Discrete matrix factorization hashing for cross-modal retrieval

2021 
Cross-modal hashing has recently attracted considerable attention in the large-scale retrieval task due to its low storage cost and high retrieval efficiency. However, the existing hashing methods still have some issues that need to be further solved. For example, most existing cross-modal hashing methods convert the original data into a common Hamming space to learn unified hash codes, which ignores the specific properties of multi-modal data. In addition, most of them relax the discrete constraint to learn hash codes, which may lead to quantization loss and suboptimal performance.
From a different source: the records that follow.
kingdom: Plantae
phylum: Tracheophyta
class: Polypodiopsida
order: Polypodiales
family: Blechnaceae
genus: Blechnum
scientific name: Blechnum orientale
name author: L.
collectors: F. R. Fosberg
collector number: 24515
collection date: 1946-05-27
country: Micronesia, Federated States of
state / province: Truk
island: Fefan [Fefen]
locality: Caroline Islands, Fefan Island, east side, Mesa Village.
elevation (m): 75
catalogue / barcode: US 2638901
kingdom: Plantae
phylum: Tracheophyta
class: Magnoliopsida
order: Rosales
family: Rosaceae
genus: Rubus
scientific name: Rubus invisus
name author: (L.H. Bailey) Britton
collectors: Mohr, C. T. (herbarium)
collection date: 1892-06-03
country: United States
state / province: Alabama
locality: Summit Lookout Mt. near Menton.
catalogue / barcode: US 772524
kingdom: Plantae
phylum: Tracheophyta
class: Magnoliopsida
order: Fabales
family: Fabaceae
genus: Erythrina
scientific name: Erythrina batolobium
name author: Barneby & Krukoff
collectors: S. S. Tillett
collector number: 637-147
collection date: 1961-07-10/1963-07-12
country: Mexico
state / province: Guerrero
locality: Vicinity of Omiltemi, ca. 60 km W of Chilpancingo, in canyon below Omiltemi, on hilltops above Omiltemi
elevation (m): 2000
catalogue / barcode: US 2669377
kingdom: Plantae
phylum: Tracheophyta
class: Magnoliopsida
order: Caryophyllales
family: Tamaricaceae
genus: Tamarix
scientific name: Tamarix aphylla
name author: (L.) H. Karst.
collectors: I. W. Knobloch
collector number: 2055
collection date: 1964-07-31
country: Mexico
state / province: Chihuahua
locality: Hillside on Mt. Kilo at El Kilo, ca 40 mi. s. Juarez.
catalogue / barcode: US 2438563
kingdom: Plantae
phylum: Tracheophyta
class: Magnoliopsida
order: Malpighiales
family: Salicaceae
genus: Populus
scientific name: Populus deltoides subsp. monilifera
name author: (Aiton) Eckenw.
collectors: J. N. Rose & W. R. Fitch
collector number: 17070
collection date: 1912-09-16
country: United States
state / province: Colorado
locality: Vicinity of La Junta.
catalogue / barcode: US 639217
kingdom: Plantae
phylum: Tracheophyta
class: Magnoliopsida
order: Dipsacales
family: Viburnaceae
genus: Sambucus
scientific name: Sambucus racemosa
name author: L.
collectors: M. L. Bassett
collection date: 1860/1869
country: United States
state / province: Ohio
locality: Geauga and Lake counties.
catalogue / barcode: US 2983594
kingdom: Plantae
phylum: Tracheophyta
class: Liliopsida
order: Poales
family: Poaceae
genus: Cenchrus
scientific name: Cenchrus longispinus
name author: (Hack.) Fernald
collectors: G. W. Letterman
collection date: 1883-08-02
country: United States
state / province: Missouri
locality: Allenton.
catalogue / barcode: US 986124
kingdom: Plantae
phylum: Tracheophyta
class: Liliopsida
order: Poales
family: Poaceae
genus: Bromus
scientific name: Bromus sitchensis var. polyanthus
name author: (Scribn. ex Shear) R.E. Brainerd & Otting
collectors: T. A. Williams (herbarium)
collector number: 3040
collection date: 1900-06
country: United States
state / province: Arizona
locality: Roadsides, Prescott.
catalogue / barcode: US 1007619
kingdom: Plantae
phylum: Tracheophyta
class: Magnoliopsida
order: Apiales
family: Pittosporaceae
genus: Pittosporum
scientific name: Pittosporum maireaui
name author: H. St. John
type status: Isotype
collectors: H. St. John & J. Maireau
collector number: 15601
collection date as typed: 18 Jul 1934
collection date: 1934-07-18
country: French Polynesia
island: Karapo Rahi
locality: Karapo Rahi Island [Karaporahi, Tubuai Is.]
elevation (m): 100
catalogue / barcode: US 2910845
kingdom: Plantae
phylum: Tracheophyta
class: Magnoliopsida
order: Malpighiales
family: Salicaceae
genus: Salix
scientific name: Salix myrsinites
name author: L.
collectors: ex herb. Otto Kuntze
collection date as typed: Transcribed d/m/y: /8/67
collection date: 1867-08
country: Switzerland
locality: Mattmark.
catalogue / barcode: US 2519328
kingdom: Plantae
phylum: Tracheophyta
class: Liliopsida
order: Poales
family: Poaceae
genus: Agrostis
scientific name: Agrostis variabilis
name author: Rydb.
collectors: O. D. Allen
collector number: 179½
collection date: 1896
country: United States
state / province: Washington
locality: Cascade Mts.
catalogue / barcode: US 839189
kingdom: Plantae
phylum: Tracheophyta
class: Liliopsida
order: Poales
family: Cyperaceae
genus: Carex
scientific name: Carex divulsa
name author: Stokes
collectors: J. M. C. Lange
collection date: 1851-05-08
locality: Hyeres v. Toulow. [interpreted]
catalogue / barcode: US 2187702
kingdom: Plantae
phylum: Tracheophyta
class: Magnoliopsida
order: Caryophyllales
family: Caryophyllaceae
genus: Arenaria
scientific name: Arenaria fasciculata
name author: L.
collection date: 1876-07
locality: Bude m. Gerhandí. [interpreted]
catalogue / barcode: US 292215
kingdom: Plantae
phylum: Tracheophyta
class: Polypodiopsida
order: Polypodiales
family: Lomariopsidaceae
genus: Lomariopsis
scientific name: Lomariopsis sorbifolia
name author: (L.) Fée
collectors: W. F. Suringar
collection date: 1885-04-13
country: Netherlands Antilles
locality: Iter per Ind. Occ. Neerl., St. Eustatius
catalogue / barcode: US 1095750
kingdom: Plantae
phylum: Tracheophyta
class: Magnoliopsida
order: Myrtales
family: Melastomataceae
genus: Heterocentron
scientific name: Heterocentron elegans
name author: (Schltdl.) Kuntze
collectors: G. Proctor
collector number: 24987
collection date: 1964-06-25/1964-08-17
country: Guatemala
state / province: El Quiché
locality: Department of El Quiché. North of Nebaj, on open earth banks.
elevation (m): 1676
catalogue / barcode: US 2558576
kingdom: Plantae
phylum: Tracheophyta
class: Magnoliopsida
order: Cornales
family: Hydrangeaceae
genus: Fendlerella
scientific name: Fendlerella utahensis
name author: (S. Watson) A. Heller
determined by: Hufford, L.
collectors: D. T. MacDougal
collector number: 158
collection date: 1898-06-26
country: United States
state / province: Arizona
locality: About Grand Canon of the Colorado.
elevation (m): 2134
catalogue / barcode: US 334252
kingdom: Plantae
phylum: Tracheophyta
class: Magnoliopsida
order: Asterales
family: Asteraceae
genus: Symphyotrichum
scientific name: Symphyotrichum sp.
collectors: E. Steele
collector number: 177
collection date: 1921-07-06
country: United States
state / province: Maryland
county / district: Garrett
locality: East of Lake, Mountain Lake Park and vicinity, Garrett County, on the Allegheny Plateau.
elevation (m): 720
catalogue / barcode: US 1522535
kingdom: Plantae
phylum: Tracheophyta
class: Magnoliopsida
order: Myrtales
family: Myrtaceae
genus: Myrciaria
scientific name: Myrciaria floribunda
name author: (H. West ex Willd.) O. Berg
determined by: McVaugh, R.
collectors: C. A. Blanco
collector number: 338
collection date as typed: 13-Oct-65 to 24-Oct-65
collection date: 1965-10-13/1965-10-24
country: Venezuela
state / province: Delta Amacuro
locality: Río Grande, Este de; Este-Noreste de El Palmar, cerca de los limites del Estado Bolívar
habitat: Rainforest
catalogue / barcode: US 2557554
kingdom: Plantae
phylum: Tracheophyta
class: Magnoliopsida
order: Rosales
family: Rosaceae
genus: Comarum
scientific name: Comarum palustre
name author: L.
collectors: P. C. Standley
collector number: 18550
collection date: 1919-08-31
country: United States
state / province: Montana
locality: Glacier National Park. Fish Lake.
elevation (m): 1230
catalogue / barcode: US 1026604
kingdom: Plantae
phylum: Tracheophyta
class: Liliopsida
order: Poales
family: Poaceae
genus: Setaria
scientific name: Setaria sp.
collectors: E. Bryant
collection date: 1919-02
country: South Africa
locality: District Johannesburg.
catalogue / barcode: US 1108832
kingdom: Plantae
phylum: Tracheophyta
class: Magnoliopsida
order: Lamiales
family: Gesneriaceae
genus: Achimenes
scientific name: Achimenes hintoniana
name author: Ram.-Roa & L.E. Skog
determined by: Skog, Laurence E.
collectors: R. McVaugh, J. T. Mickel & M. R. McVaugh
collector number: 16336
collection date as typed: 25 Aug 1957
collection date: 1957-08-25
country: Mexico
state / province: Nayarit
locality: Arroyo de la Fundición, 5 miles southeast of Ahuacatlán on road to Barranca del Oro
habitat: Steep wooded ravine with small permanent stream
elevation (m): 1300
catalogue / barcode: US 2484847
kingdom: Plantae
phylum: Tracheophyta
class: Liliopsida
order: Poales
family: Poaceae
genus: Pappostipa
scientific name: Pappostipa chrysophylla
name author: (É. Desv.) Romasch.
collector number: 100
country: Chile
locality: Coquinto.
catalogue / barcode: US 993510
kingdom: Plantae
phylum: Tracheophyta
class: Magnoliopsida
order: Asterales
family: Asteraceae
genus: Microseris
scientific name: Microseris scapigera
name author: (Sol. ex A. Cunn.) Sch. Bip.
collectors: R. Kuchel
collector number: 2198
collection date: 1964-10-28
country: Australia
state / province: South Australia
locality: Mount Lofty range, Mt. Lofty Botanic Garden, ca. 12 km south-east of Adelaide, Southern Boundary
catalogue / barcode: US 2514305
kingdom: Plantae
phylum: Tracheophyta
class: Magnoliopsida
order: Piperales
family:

In order to address the above problems, this paper proposes a novel cross-modal retrieval method, named discrete matrix factorization hashing (DMFH). DMFH is a two-stage approach. In the first stage, given training data, DMFH exploits the matrix factorization technique to learn modality-specific semantic representation for each modality, then generates the corresponding hash codes by linear projection. Meanwhile, in order to ensure that the hash codes can preserve the semantic similarity between different modalities, DMFH optimizes the hash codes by an affinity matrix constructed from the label information. During the first stage, DMFH proposes a discrete optimal algorithm to solve the discrete constraint problem in learning hash codes. In the second stage, given the hash codes learned in the first stage, DMFH utilizes kernel logistic regression to learn the nonlinear features from the unseen instance, then generates corresponding hash codes for each modality. Extensive experimental results on three public benchmark datasets show that the proposed DMFH outperforms several state-of-art cross-modal hashing methods in terms of accuracy and efficiency.